(Source information)

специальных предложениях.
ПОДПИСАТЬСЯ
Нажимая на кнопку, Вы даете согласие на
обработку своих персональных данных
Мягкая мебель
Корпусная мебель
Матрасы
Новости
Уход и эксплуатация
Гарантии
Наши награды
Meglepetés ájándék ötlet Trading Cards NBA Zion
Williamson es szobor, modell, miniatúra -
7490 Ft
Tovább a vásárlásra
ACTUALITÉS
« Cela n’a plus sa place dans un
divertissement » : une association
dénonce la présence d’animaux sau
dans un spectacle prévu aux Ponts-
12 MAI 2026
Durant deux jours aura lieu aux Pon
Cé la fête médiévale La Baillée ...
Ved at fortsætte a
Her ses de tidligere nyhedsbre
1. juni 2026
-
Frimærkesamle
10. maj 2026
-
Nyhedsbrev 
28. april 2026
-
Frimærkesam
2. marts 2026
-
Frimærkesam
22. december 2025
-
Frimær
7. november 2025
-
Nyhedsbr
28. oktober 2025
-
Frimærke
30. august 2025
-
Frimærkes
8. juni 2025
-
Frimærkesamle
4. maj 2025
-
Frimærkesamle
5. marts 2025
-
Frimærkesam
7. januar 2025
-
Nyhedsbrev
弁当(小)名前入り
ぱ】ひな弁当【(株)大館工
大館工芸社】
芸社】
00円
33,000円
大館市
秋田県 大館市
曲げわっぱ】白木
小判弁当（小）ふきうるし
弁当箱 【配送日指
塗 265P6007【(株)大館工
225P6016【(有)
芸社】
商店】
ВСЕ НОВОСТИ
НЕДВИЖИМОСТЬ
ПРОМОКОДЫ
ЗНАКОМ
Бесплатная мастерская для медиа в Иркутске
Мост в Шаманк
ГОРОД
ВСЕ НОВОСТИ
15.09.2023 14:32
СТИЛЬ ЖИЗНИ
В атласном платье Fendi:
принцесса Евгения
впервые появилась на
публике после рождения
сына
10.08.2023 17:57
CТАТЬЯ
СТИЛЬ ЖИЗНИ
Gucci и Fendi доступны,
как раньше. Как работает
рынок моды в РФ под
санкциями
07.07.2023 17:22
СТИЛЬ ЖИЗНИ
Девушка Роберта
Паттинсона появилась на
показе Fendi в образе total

(End Source information)

**Task details**
The required output is every line from the one that holds "5. marts 2025" through the last line of the listing above, retyped exactly and with nothing else.

**Reply to the exercise**
5. marts 2025
-
Frimærkesam
7. januar 2025
-
Nyhedsbrev
弁当(小)名前入り
ぱ】ひな弁当【(株)大館工
大館工芸社】
芸社】
00円
33,000円
大館市
秋田県 大館市
曲げわっぱ】白木
小判弁当（小）ふきうるし
弁当箱 【配送日指
塗 265P6007【(株)大館工
225P6016【(有)
芸社】
商店】
ВСЕ НОВОСТИ
НЕДВИЖИМОСТЬ
ПРОМОКОДЫ
ЗНАКОМ
Бесплатная мастерская для медиа в Иркутске
Мост в Шаманк
ГОРОД
ВСЕ НОВОСТИ
15.09.2023 14:32
СТИЛЬ ЖИЗНИ
В атласном платье Fendi:
принцесса Евгения
впервые появилась на
публике после рождения
сына
10.08.2023 17:57
CТАТЬЯ
СТИЛЬ ЖИЗНИ
Gucci и Fendi доступны,
как раньше. Как работает
рынок моды в РФ под
санкциями
07.07.2023 17:22
СТИЛЬ ЖИЗНИ
Девушка Роберта
Паттинсона появилась на
показе Fendi в образе total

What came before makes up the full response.